[Records taken from a dataset]
•••

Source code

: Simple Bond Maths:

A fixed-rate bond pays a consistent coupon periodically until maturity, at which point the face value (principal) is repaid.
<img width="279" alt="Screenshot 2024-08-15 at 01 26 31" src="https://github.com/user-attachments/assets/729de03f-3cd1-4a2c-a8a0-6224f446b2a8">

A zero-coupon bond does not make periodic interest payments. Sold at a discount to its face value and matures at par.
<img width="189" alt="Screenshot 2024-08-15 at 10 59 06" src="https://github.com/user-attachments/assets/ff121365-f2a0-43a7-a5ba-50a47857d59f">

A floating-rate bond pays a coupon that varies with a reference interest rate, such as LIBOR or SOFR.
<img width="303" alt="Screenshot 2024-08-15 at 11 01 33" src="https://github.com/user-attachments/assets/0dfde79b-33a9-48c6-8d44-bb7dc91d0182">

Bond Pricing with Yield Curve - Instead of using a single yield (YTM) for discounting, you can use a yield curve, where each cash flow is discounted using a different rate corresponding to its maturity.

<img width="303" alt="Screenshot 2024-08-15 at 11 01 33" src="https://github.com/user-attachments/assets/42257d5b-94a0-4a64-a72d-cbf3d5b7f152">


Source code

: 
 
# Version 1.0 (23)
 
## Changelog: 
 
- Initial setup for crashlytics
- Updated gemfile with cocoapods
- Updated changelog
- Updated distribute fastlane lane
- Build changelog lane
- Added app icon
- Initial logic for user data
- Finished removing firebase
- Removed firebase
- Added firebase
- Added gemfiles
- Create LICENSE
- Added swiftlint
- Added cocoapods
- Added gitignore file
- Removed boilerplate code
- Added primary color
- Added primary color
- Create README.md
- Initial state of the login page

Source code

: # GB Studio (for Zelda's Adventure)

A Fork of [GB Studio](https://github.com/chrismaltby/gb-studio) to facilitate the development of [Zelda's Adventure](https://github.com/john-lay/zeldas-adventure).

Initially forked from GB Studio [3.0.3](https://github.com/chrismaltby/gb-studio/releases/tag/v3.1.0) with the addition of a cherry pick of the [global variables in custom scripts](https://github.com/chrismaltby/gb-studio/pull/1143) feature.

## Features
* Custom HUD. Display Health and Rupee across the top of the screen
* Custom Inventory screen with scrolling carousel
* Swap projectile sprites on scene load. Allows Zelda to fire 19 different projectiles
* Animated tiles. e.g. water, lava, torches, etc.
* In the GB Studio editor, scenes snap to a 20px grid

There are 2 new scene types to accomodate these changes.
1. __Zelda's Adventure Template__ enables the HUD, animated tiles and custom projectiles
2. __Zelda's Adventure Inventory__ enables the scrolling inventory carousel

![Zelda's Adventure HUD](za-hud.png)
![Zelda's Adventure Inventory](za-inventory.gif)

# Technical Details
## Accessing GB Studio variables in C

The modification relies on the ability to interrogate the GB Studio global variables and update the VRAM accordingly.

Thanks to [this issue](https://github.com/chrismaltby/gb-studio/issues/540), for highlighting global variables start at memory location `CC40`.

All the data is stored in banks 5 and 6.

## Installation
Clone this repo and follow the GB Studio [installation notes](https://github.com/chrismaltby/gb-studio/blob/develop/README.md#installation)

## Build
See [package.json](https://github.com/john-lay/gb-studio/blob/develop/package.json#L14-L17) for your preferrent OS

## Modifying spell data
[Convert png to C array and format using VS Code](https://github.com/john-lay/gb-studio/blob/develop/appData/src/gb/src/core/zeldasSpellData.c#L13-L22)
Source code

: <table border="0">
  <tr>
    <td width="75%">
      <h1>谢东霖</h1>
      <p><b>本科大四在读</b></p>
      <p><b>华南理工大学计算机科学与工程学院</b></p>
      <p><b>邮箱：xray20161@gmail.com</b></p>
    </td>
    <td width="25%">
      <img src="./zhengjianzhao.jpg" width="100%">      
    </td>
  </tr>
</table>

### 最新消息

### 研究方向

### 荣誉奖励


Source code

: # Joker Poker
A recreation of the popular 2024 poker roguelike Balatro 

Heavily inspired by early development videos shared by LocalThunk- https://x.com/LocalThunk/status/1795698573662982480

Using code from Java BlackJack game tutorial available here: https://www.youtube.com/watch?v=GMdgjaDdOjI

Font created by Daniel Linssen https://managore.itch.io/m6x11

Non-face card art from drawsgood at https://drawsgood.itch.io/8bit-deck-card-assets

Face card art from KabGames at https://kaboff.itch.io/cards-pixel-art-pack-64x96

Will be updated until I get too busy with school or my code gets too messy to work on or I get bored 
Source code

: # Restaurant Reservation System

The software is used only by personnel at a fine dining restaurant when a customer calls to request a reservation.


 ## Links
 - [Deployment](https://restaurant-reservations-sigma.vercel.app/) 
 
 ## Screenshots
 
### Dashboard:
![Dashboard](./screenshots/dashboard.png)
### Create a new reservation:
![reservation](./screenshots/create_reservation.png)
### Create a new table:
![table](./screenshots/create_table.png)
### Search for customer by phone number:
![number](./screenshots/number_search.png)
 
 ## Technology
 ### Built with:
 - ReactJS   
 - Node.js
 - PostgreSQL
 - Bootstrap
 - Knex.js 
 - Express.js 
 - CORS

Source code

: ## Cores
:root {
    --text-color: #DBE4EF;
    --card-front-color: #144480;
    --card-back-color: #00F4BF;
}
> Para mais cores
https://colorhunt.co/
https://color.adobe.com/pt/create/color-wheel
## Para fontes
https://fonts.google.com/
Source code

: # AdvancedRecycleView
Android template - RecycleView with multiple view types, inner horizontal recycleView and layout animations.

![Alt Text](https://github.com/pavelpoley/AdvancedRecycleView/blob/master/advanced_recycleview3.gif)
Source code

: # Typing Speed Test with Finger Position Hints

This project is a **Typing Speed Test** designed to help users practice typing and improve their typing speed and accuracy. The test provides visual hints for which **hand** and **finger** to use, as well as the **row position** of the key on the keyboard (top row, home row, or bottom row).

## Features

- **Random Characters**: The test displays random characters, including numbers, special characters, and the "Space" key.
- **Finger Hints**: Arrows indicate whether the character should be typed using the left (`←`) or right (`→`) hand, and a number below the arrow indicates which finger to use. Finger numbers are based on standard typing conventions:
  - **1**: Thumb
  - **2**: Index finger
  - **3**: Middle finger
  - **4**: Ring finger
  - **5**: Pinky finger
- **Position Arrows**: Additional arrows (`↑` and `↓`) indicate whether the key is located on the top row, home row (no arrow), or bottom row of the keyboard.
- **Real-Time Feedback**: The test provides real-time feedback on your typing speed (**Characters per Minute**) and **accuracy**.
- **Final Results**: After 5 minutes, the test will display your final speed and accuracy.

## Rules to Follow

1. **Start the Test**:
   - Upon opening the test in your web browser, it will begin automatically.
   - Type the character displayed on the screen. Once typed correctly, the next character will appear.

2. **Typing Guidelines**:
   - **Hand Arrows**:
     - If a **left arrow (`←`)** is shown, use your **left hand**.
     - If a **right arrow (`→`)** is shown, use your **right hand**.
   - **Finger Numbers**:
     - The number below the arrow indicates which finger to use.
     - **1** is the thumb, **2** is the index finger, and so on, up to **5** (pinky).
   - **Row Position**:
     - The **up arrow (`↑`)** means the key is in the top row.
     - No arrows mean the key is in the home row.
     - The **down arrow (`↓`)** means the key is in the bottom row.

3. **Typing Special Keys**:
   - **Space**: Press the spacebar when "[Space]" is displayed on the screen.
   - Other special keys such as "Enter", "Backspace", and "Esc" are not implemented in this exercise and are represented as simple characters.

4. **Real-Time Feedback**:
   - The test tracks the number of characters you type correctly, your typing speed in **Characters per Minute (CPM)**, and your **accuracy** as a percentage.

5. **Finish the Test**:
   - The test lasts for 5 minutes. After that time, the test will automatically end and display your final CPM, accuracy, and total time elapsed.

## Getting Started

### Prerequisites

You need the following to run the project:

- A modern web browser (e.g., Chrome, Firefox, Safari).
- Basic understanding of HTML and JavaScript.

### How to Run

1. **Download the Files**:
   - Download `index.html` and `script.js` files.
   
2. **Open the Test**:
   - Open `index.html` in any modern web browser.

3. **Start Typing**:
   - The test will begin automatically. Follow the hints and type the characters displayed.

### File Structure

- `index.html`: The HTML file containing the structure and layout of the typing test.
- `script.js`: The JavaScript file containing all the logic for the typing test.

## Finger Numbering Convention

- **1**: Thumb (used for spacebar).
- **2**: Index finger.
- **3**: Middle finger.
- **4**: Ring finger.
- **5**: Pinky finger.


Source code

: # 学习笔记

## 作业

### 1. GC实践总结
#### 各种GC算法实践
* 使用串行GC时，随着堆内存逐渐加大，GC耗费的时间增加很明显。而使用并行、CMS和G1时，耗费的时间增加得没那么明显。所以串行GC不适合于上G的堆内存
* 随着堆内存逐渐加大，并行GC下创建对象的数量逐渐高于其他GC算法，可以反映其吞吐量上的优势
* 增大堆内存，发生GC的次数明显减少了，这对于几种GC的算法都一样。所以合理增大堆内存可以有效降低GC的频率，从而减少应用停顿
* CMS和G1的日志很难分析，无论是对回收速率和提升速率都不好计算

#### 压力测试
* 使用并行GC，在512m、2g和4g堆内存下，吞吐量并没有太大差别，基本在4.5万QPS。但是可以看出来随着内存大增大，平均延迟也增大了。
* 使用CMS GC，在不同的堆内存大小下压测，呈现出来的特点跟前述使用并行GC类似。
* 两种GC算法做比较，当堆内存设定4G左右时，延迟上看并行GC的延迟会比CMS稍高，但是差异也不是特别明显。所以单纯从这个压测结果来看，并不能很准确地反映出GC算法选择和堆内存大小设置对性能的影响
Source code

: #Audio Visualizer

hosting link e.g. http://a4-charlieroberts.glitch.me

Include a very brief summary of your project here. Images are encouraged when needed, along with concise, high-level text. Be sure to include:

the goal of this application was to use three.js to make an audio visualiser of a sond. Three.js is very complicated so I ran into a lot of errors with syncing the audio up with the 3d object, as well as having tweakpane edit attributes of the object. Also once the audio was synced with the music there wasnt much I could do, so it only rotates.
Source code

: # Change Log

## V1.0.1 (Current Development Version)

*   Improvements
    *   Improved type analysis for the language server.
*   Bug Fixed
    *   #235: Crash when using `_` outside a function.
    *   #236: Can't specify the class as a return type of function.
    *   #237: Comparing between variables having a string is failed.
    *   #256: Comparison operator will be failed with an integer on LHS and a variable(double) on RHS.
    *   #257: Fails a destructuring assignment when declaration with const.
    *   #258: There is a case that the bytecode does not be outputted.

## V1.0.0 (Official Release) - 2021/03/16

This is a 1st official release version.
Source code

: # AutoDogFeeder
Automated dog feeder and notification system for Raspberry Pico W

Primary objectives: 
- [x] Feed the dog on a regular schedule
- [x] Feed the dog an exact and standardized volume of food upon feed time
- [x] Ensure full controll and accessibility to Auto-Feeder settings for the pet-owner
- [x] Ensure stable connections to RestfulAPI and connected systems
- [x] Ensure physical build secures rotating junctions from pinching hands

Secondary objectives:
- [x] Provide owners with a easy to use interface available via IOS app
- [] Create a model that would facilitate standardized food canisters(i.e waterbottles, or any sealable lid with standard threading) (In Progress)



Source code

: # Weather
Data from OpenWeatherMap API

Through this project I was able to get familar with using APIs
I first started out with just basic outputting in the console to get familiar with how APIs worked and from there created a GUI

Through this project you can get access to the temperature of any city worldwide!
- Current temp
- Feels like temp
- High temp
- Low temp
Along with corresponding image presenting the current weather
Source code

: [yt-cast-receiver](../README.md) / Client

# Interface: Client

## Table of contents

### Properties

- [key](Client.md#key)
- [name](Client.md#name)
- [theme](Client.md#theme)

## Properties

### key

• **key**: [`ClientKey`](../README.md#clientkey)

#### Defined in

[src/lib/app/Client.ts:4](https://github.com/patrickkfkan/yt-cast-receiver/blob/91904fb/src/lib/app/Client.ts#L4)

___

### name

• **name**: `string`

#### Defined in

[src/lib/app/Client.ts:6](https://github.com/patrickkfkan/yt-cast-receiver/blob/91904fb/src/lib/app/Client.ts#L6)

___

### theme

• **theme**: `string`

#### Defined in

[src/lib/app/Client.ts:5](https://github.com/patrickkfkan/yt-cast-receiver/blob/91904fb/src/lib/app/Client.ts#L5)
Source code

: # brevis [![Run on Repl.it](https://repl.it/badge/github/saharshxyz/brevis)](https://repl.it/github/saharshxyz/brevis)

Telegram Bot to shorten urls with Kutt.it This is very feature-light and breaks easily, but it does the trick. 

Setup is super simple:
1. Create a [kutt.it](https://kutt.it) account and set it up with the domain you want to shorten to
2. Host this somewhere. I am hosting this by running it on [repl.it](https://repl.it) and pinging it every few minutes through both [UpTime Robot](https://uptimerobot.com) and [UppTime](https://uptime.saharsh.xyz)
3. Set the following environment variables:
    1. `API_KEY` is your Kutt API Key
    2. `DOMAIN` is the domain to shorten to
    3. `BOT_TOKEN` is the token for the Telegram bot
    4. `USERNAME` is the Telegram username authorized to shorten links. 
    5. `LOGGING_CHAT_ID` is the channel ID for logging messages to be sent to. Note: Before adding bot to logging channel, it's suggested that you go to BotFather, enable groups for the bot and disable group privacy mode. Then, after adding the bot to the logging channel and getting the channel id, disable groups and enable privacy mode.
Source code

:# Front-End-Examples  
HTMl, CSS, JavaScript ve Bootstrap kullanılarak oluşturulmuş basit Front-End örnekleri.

•••

Goal of the exercise
Please rewrite the records starting at the line that has "of the typing test." and stopping after the line that has "Include a very", with "typing test" changed to "typing trainer" and everything else left as it is.

Solution to this task
- `index.html`: The HTML file containing the structure and layout of the typing trainer.
- `script.js`: The JavaScript file containing all the logic for the typing trainer.

## Finger Numbering Convention

- **1**: Thumb (used for spacebar).
- **2**: Index finger.
- **3**: Middle finger.
- **4**: Ring finger.
- **5**: Pinky finger.


Source code

: # 学习笔记

## 作业

### 1. GC实践总结
#### 各种GC算法实践
* 使用串行GC时，随着堆内存逐渐加大，GC耗费的时间增加很明显。而使用并行、CMS和G1时，耗费的时间增加得没那么明显。所以串行GC不适合于上G的堆内存
* 随着堆内存逐渐加大，并行GC下创建对象的数量逐渐高于其他GC算法，可以反映其吞吐量上的优势
* 增大堆内存，发生GC的次数明显减少了，这对于几种GC的算法都一样。所以合理增大堆内存可以有效降低GC的频率，从而减少应用停顿
* CMS和G1的日志很难分析，无论是对回收速率和提升速率都不好计算

#### 压力测试
* 使用并行GC，在512m、2g和4g堆内存下，吞吐量并没有太大差别，基本在4.5万QPS。但是可以看出来随着内存大增大，平均延迟也增大了。
* 使用CMS GC，在不同的堆内存大小下压测，呈现出来的特点跟前述使用并行GC类似。
* 两种GC算法做比较，当堆内存设定4G左右时，延迟上看并行GC的延迟会比CMS稍高，但是差异也不是特别明显。所以单纯从这个压测结果来看，并不能很准确地反映出GC算法选择和堆内存大小设置对性能的影响
Source code

: #Audio Visualizer

hosting link e.g. http://a4-charlieroberts.glitch.me

Include a very brief summary of your project here. Images are encouraged when needed, along with concise, high-level text. Be sure to include:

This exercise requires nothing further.